Chicago White Sox: 7 Biggest Knuckleheads in Team History
What exactly is a knucklehead?
Don't search Merriam-Webster's, because you won't find it there.
Urban Dictionary defines a "knucklehead" as a "person of questionable intelligence" or a "stubborn dunce."
With that vivid description in mind, I took a look at the biggest knuckleheads in the history of the Chicago White Sox, from the front office to the field.
Arrogance, stupidity and questionable quotes define this list, here are the "winners".
Shoeless Joe Jackson
As one of the greatest players in White Sox history, Shoeless Joe Jackson might have been one of the biggest knuckleheads too.
The nickname "Shoeless" was adorned upon him after playing a game barefoot after his spikes gave him blisters on his feet, but unfortunately, that wasn't the most bone-headed thing Jackson ever did.
He was the biggest name on the 1919 Black Sox roster that rocked the baseball and changed the organization forever.
His innocence has been speculated, especially considering his .375 batting average during the 1919 World Series, but Jackson later admitted to taking a cash bribe to help hand the series to the Cincinnati Reds.
Say it ain't so, Joe.
Yes, the first owner of the White Sox has had two ballparks named after him and has a bronze statue at U.S. Cellular Field, but he doesn't get off so easily on this list.
His stubborn cheapness may have kept the White Sox from winning many more World Series, notably, the infamous 1919 World Series featuring his Black Sox.
Players on that team, like many other squads before and after them, were upset with how little Comiskey would shell out for their services.

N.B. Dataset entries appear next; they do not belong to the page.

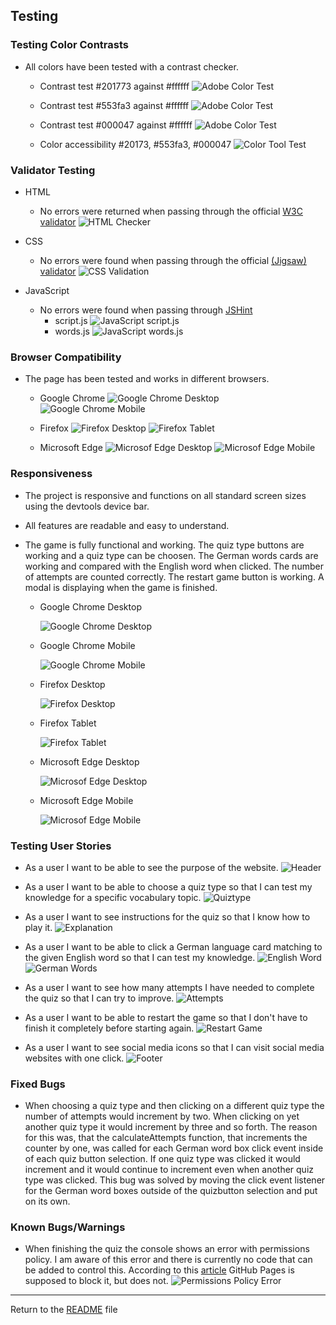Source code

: ## Testing 

### Testing Color Contrasts

- All colors have been tested with a contrast checker.

  - Contrast test #201773 against #ffffff
  ![Adobe Color Test](documentation/screenshots/colortesttwo.png)

  - Contrast test #553fa3 against #ffffff
  ![Adobe Color Test](documentation/screenshots/colortestthree.png)

  - Contrast test #000047 against #ffffff
  ![Adobe Color Test](documentation/screenshots/colortestfour.png)

  - Color accessibility #20173, #553fa3, #000047
  ![Color Tool Test](documentation/screenshots/colortestone.png)

### Validator Testing 

- HTML
  - No errors were returned when passing through the official [W3C validator](https://validator.w3.org/nu/?doc=https%3A%2F%2Fjulianegampe.github.io%2Fvocabulary-quiz%2F)
    ![HTML Checker](documentation/screenshots/htmlchecker.png)

- CSS
  - No errors were found when passing through the official [(Jigsaw) validator](https://jigsaw.w3.org/css-validator/validator?uri=https%3A%2F%2Fjulianegampe.github.io%2Fvocabulary-quiz%2F&profile=css3svg&usermedium=all&warning=1&vextwarning=&lang=en)
    ![CSS Validation](documentation/screenshots/cssvalidation.png)

- JavaScript
  - No errors were found when passing through [JSHint](https://jshint.com/)
    - script.js
    ![JavaScript script.js](documentation/screenshots/jshintscript.png)
    - words.js
    ![JavaScript words.js](documentation/screenshots/jshintwords.png)

### Browser Compatibility

- The page has been tested and works in different browsers.

  - Google Chrome
  ![Google Chrome Desktop](documentation/screenshots/googlechrome.png)
  ![Google Chrome Mobile](documentation/screenshots/googlechromemobile.png)

  - Firefox
  ![Firefox Desktop](documentation/screenshots/firefox.png)
  ![Firefox Tablet](documentation/screenshots/firefoxtablet.png)

  - Microsoft Edge
  ![Microsof Edge Desktop](documentation/screenshots/microsoftedge.png)
  ![Microsof Edge Mobile](documentation/screenshots/microsoftedgemobile.png)

### Responsiveness

- The project is responsive and functions on all standard screen sizes using the devtools device bar.
- All features are readable and easy to understand.
- The game is fully functional and working. The quiz type buttons are working and a quiz type can be choosen. The German words cards are working and compared with the English word when clicked. The number of attempts are counted correctly. The restart game button is working. A modal is displaying when the game is finished.

    - Google Chrome Desktop

      ![Google Chrome Desktop](documentation/screenshots/googlechrome.png)

    - Google Chrome Mobile

      ![Google Chrome Mobile](documentation/screenshots/googlechromemobile.png)

    - Firefox Desktop

      ![Firefox Desktop](documentation/screenshots/firefox.png)

    - Firefox Tablet

      ![Firefox Tablet](documentation/screenshots/firefoxtablet.png)

    - Microsoft Edge Desktop

      ![Microsof Edge Desktop](documentation/screenshots/microsoftedge.png)

    - Microsoft Edge Mobile

      ![Microsof Edge Mobile](documentation/screenshots/microsoftedgemobile.png)

### Testing User Stories

- As a user I want to be able to see the purpose of the website.
![Header](documentation/screenshots/header.png)

- As a user I want to be able to choose a quiz type so that I can test my knowledge for a specific vocabulary topic.
![Quiztype](documentation/screenshots/quiztype.png)

- As a user I want to see instructions for the quiz so that I know how to play it.
![Explanation](documentation/screenshots/explanation.png)

- As a user I want to be able to click a German language card matching to the given English word so that I can test my knowledge. 
![English Word](documentation/screenshots/englishword.png)
![German Words](documentation/screenshots/germanwords.png)

- As a user I want to see how many attempts I have needed to complete the quiz so that I can try to improve.
![Attempts](documentation/screenshots/attempts.png)

- As a user I want to be able to restart the game so that I don't have to finish it completely before starting again.
![Restart Game](documentation/screenshots/restartgame.png)

- As a user I want to see social media icons so that I can visit social media websites with one click.
![Footer](documentation/screenshots/footer.png)

### Fixed Bugs

- When choosing a quiz type and then clicking on a different quiz type the number of attempts would     increment by two. When clicking on yet another quiz type it would increment by three and so forth. The reason for this was, that the calculateAttempts function, that increments the counter by one, was called for each German word box click event inside of each quiz button selection. If one quiz type was clicked it would increment and it would continue to increment even when another quiz type was clicked. This bug was solved by moving the click event listener for the German word boxes outside of the quizbutton selection and put on its own. 

### Known Bugs/Warnings

- When finishing the quiz the console shows an error with permissions policy. I am aware of this error and there is currently no code that can be added to control this. According to this [article](https://paramdeo.com/blog/opting-your-website-out-of-googles-floc-network) GitHub Pages is supposed to block it, but does not.
![Permissions Policy Error](documentation/screenshots/permissionspolicyerror.png)

---

Return to the [README](README.md) file
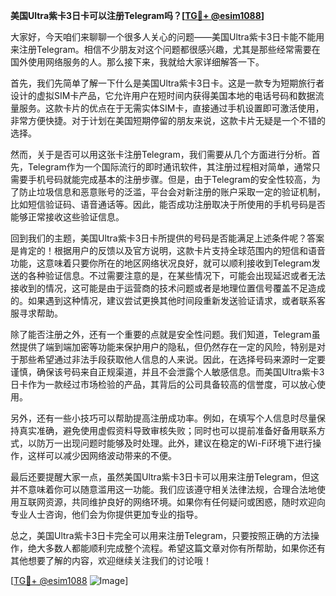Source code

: **美国Ultra紫卡3日卡可以注册Telegram吗？[[TG💪+ @esim1088](https://t.me/s/esim1088)]**

大家好，今天咱们来聊聊一个很多人关心的问题——美国Ultra紫卡3日卡能不能用来注册Telegram。相信不少朋友对这个问题都很感兴趣，尤其是那些经常需要在国外使用网络服务的人。那么接下来，我就给大家详细解答一下。

首先，我们先简单了解一下什么是美国Ultra紫卡3日卡。这是一款专为短期旅行者设计的虚拟SIM卡产品，它允许用户在短时间内获得美国本地的电话号码和数据流量服务。这款卡片的优点在于无需实体SIM卡，直接通过手机设置即可激活使用，非常方便快捷。对于计划在美国短期停留的朋友来说，这款卡片无疑是一个不错的选择。

然而，关于是否可以用这张卡注册Telegram，我们需要从几个方面进行分析。首先，Telegram作为一个国际流行的即时通讯软件，其注册过程相对简单，通常只需要手机号码就能完成基本的注册步骤。但是，由于Telegram的安全性较高，为了防止垃圾信息和恶意账号的泛滥，平台会对新注册的账户采取一定的验证机制，比如短信验证码、语音通话等。因此，能否成功注册取决于所使用的手机号码是否能够正常接收这些验证信息。

回到我们的主题，美国Ultra紫卡3日卡所提供的号码是否能满足上述条件呢？答案是肯定的！根据用户的反馈以及官方说明，这款卡片支持全球范围内的短信和语音功能，这意味着只要你所在的地区网络状况良好，就可以顺利接收到Telegram发送的各种验证信息。不过需要注意的是，在某些情况下，可能会出现延迟或者无法接收到的情况，这可能是由于运营商的技术问题或者是地理位置信号覆盖不足造成的。如果遇到这种情况，建议尝试更换其他时间段重新发送验证请求，或者联系客服寻求帮助。

除了能否注册之外，还有一个重要的点就是安全性问题。我们知道，Telegram虽然提供了端到端加密等功能来保护用户的隐私，但仍然存在一定的风险，特别是对于那些希望通过非法手段获取他人信息的人来说。因此，在选择号码来源时一定要谨慎，确保该号码来自正规渠道，并且不会泄露个人敏感信息。而美国Ultra紫卡3日卡作为一款经过市场检验的产品，其背后的公司具备较高的信誉度，可以放心使用。

另外，还有一些小技巧可以帮助提高注册成功率。例如，在填写个人信息时尽量保持真实准确，避免使用虚假资料导致审核失败；同时也可以提前准备好备用联系方式，以防万一出现问题时能够及时处理。此外，建议在稳定的Wi-Fi环境下进行操作，这样可以减少因网络波动带来的不便。

最后还要提醒大家一点，虽然美国Ultra紫卡3日卡可以用来注册Telegram，但这并不意味着你可以随意滥用这一功能。我们应该遵守相关法律法规，合理合法地使用互联网资源，共同维护良好的网络环境。如果你有任何疑问或困惑，随时欢迎向专业人士咨询，他们会为你提供更加专业的指导。

总之，美国Ultra紫卡3日卡完全可以用来注册Telegram，只要按照正确的方法操作，绝大多数人都能顺利完成整个流程。希望这篇文章对你有所帮助，如果你还有其他想要了解的内容，欢迎继续关注我们的讨论哦！

[[TG💪+ @esim1088](https://t.me/s/esim1088) ![Image](https://i.postimg.cc/4NQfJmqS/Snipaste-2025-05-13-00-14-12.png)]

Legend has it that even the players had to clean their own uniforms.
He would never dole out the bonuses he promised, which made anyone who worked under Comiskey despise him.
Charles Comiskey's name is all over the White Sox franchise. He had an integral part in this team coming to Chicago, but we probably give him a little too much credit.
Perhaps the most dedicated White Sox player in history, Luke Appling makes the cut for his showmanship.
"Old Aches and Pains" got the moniker for complaining about regular soreness, sprained fingers or small cuts.
As legend goes, Appling once fouled off ten pitches in a row on purpose to show up management. The cheap White Sox front office had refused to give him baseballs to autograph for fans because of price.
Apparently afterwards, management had no trouble giving Appling all the balls he needed to sign for his adoring fans.
His No. 4 is retired and will never be worn again by a White Sox player, but Luke Appling may be remembered more for his nickname and antics rather than by his Hall-of-Fame career.
Hawk Harrleson, the General Manager
For those of you who think the Hawk should be on the list for his broadcasting, you better grab some bench.
Harrelson is on this list for his lack of judgment during his tenure as White Sox GM in 1985.
Often reported as being on the golf course more than the office, the Hawk made some questionable decisions such as firing Tony LaRussa as manager and trading a young, talented Bobby Bonilla away for practically nothing.
He left the season after to join the Yankees in the broadcast booth, but he has been back with the White Sox since 1990.
The Hawk may make some knucklheaded statements in his broadcasts, but nothing compares to his time in the White Sox front office.
Though credited with the upbringing of White Sox All-Stars Frank Thomas and Jack McDowell, former GM Ron Schueler is on this list for the infamous White Flag Trade.
In 1997, the White Sox were in a tight division race with the Cleveland Indians. At only 3.5 games back at the trading deadline, Chicago, under Schueler and Jerry Reinsdorf's command, traded away important pitchers.
Wilson Alvarez, Danny Darwin and Roberto Hernandez all left town for San Francisco. The White Sox finished a mediocre 80-81 and the Cleveland Indians owned the AL Central for the next few years after that.
The Designated Hitter for your 2005 World Series Champion is more noted for his mouth than for his bat.
Everett, ever outspoken, has denied the existence of dinosaurs because no human has ever seen them. Another gem from Everett came in an interview when he denied the landing of man on the moon some thirty years after it happened.
He has also said he would retire if he had a homosexual teammate, amongst other controversial statements involving same-sex relations.
The most recent question of Everett's character came this year when he reportedly held a gun to his wife's head while she was wearing a Barney costume.
There is no possible way that I can make that up. If that isn't knuckleheaded enough for you, I don't know what is.
Ozzie Guillen is the resident knucklehead of the Chicago White Sox.
We love him for his aggressiveness. We adore him for his desire. We laugh at him when we hear him talk.
Whenever Ozzie has something to say, you better make note of it. It's surely to be something special.
From his post game conferences to his on the field raving and ranting, Guillen is always interesting to listen to.